Noam Shazeer, Transformer co-author, leaves Google for OpenAI; less than 2 years after $2.7B acqui-hire
Noam Shazeer, co-author of the 2017 'Attention Is All You Need' paper that introduced the Transformer architecture and Google DeepMind's VP of Engineering & Gemini co-lead, announced on June 18 that he is joining OpenAI as Lead for Architecture Research. His departure comes less than two years after Google paid approximately $2.7 billion in August 2024 to license Character.AI's technology and bring Shazeer back from the startup he co-founded. The timing underscores the difficulty even the largest tech companies face retaining elite AI researchers in an overheated talent market.
Shazeer's institutional knowledge is difficult to quantify but impossible to replace quickly. He spent over two decades at Google (2000-2021), authored the paper that became the foundation of virtually every modern large language model (GPT, Gemini, Claude), designed Mixture-of-Experts and Multi-Query Attention architectures now embedded in frontier models, and was instrumental in improving Gemini's quality during 2024-2026. At OpenAI, his mandate—exploring next-generation architectures—signals the company is looking beyond incremental improvements to its GPT line. Training runs at frontier scale take months; architectural modifications require extensive validation. But Shazeer's deep understanding of what works at scale and where efficiency gains are most likely to come from is not captured in papers.

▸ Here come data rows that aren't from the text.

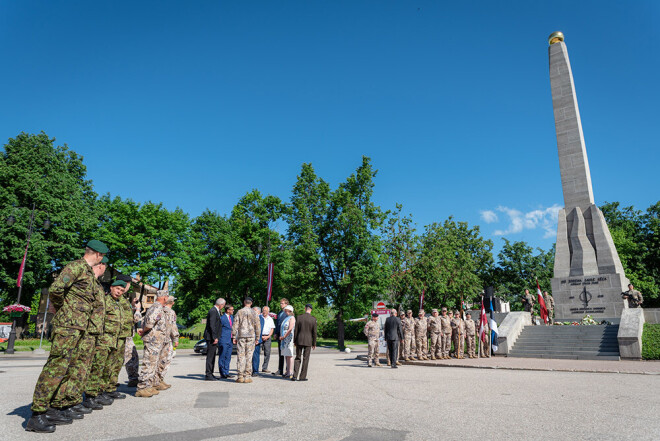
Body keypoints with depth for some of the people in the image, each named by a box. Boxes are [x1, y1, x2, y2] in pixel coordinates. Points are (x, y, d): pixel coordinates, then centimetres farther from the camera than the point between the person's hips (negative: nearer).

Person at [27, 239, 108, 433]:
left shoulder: (90, 272, 19)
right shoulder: (76, 266, -10)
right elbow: (55, 288, -20)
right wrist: (60, 308, -6)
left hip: (81, 328, 9)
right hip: (68, 325, -9)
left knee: (62, 368, 11)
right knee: (56, 366, -8)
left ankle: (50, 410, 18)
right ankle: (37, 415, -3)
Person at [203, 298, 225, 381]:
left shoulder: (216, 311, 15)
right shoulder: (213, 311, -16)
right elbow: (212, 325, -21)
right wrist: (215, 337, -21)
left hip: (213, 337, 10)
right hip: (211, 337, -10)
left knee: (212, 356, 14)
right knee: (210, 356, -5)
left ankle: (210, 374, 21)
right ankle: (208, 375, 0)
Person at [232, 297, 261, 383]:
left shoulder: (239, 312, 1)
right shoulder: (253, 313, 1)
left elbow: (235, 325, 1)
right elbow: (257, 326, 2)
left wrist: (234, 337, 7)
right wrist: (257, 338, 9)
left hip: (241, 336, 0)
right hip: (251, 336, 0)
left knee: (240, 356, 4)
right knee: (249, 356, 2)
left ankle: (240, 376, 4)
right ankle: (247, 377, 3)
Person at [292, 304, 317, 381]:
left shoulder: (299, 318, -2)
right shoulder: (313, 319, -5)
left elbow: (296, 330, 0)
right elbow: (314, 332, -4)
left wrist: (294, 341, 9)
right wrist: (314, 343, 5)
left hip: (299, 340, 2)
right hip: (308, 341, -1)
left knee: (298, 358, 11)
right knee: (305, 359, 6)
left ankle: (295, 376, 3)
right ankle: (302, 377, 8)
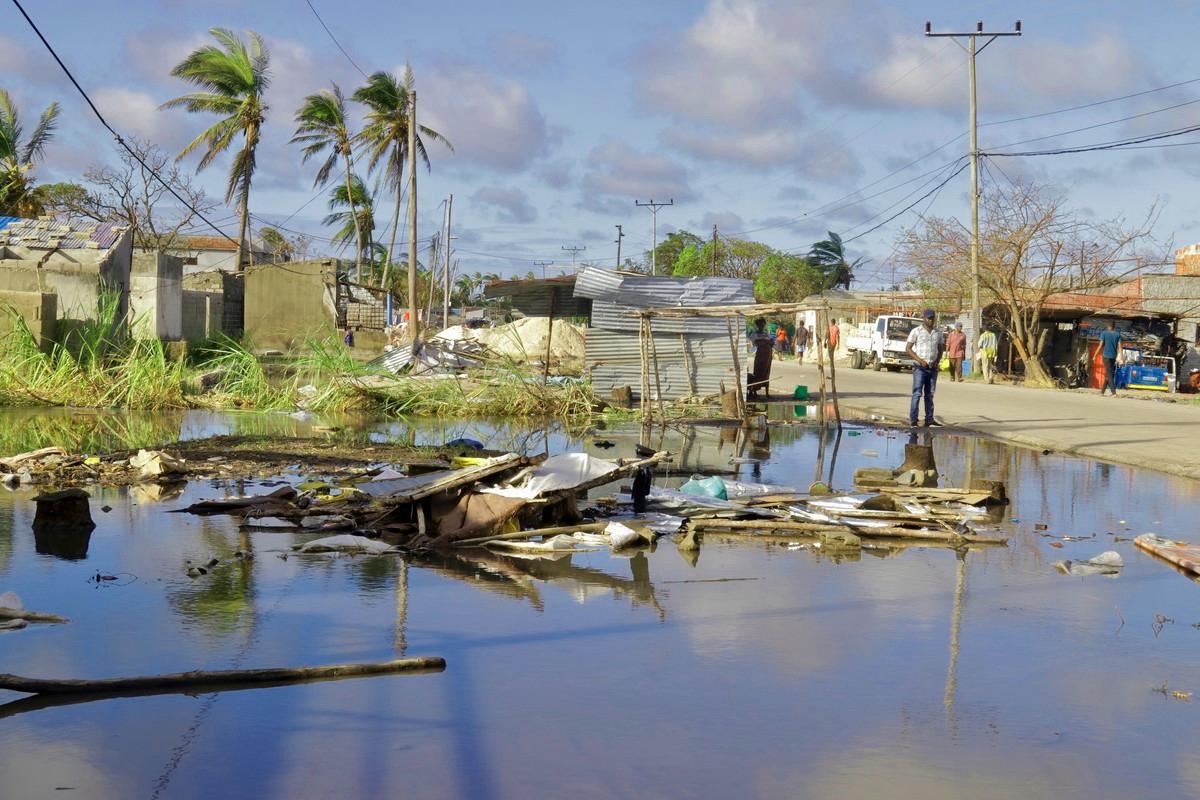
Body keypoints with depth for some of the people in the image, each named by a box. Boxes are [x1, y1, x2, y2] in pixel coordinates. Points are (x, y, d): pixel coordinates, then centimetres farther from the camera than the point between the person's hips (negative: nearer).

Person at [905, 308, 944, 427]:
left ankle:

For Google, the loss adds to a troubling pattern: several co-authors of the original Transformer paper have now left to join competing ventures. Google's response to Shazeer's departure was a brief statement thanking him for contributions, with no public comment on the Gemini roadmap he was leading. For OpenAI, just 10 days after its confidential S-1 IPO filing targeting a potential $1 trillion valuation, hiring the Transformer architect sends a signal: the frontier AI race is no longer just about who has the best models today, but who can build the architectures that define the next generation.